Tuesday 4 August 2009

FFORCED CONFESSION

Now, once again the Iranian regime divided to its very core has decided to assert its power to extract another series of forced confessions under torture in order to stir up the political climate and achieve its pathetic aims. For three decades and almost exactly in the aftermath of every single political challenge faced by the regime, the Iranian people have witnessed very dramatic televised programs. In these not very entreating shows defendants wearing prison uniforms literally denounce all their former political beliefs and comrades. Apparently they are absolutely repentant for what they have done and are desperate to convince their audience about their motives. They are, under extraordinary set of circumstances, driven by so called foreign enemies in order to oust the Islamic regime. The Irony of the situation is that in all the occasions the suspects used to be part of the establishment and had occupied high rank posts.

Sadegh Ghotbzadeh (1936-1982) was probably one of the first people who was implicated in this kind of coercion. He was a close assistant of Khomeini during the revolution. After the Islamic Revolution took power he became the Director of National Radio and Television. He was then appointed as the Foreign Minister before being arrested and accused of plotting the assassination of Khomeini and the overthrow of the Islamic regime. In a series of televised programs he confessed to everything and begged for merci. Ghotbzadeh was executed when the Military Revolutionary Tribunal found him guilty and sentenced him to death.
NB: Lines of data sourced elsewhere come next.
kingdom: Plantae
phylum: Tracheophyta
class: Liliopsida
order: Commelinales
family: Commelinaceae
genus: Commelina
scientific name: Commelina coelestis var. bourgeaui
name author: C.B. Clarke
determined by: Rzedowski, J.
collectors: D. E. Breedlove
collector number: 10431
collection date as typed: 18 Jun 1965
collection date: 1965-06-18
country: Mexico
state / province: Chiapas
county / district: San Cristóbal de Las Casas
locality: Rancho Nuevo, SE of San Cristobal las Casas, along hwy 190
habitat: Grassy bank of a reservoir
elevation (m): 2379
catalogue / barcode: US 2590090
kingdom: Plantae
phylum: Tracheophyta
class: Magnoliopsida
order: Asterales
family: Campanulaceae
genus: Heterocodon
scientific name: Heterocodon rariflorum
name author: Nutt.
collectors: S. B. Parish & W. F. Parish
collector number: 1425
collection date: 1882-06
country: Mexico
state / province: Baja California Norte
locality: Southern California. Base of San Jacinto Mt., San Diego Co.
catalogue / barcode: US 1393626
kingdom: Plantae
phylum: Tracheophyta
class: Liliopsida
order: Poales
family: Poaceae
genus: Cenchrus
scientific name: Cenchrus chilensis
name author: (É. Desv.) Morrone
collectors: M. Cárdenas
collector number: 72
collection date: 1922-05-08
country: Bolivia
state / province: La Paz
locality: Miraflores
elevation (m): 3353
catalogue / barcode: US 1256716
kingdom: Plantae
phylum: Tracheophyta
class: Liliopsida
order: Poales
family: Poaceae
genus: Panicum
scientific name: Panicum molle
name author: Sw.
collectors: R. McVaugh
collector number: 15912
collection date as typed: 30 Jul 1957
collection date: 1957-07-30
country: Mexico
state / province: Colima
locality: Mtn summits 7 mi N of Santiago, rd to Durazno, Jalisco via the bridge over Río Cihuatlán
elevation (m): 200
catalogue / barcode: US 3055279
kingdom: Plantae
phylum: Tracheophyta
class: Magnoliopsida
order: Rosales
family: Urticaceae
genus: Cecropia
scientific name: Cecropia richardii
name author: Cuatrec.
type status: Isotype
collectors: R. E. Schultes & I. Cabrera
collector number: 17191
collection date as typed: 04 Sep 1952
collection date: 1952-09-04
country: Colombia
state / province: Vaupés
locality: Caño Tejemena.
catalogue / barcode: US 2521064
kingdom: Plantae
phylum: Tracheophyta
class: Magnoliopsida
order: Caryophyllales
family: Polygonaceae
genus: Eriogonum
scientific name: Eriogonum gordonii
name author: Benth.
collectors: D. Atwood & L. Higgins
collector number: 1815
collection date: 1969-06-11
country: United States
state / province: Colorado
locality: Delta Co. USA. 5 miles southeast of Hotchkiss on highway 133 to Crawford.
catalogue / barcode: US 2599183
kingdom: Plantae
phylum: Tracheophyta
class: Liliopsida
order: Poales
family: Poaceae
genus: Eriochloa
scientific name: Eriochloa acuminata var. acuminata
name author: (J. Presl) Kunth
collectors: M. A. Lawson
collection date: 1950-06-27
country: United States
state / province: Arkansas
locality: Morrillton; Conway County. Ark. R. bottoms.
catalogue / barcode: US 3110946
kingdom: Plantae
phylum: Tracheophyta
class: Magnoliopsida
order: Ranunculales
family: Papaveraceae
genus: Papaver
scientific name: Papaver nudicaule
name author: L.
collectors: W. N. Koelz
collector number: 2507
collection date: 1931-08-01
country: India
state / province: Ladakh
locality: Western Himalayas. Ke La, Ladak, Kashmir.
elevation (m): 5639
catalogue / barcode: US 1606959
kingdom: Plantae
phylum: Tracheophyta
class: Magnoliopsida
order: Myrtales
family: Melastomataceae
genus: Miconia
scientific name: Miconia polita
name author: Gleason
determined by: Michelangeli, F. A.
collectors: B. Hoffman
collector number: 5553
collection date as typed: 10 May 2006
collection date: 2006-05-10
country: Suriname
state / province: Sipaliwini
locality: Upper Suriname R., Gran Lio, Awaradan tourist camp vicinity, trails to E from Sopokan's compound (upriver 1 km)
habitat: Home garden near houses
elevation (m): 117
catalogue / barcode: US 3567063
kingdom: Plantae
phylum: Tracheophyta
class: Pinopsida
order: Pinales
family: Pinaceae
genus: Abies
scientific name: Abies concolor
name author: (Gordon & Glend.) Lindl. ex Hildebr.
Mehdi Hashemi, a cleric and a senior official in the Revolutionary Guard was another example of this notorious process of forced confession. After eight months from his arrest, Hashemi produced a taped confession aired on National Television and headlined in newspapers as “I am manifest proof of deviation”. Soon after his confession Hashemi was found guilty by a special clerical court on charges of treason, sedition, murder and related charges. Hashemi was executed even before his guilty verdict was announced.

These above examples were among hundreds of people who were forced to confess during the last thirty years in Iran. This routine practice of the regime is an attempt to bring about necessary benefits:

a) People who confess are easily eliminated because of their crimes and no longer able to endanger the regime.
b) The whole process is a clear demonstration of the power and strength of the regime to eradicate any possible threat.
c) People who may support the suspects are terrorized by the charade and would no longer follow their way.
d) These forced confessions are meant to divert the attention of people from the real obstacles faced by the regime.
e) The most important aim is to run a smear campaign against more prominent comrades of the people who confess. This method in fact enables the government to implicate its high rank political rivals at any given time and in consequence prepare the ground to marginalize or even eliminate them for good.

Last week, 100 people including former Vice President (Mohammad Ali Abtahi), former Deputy Speaker of the Parliament (Behzad Nabavi) and former Deputy Foreign Minster (Mohsen Aminzadeh) were taken to the court in Tehran. The charges included rioting, vandalism and acting against national security. The former Vice President, who could hardly be recognized because of 3 stone weight lost during a month, accepted the charge of treason and told the court that his earlier claims of fraud about the 12th of June election were completely unfounded.

The defendants in their dictated testimonies were trying to blame the main challenger Mir Hossein Mousavi and former presidents Khatami and Rafsanjani for directing the mass demonstrations after the election results. They told the court about their premeditated secret plan to carry out a velvet revolution in Iran following the pattern in former Soviet Union Republics. Some of the pro-government senior conservatives have already asked the prosecutor to act swiftly against those who are directing the protests behind the scene. As unprecedented as these events seem, this is crucial for the survival of Ahmadinejad’s government to put an end to this already over long demonstrations and protest at all costs.

These events raise huge questions in people’s minds:

a) Do these engineers of human souls with their Stalinism’s style ever think about their own destiny while they are becoming overly strict authoritarian?
b) Our country is changing and because we should be part of it, do not we have every right to condemn the perpetrators of these shameful events and demand nothing more than justice?
c) How can we ever be able to restore what we have lost?

In memory of those who have been martyred.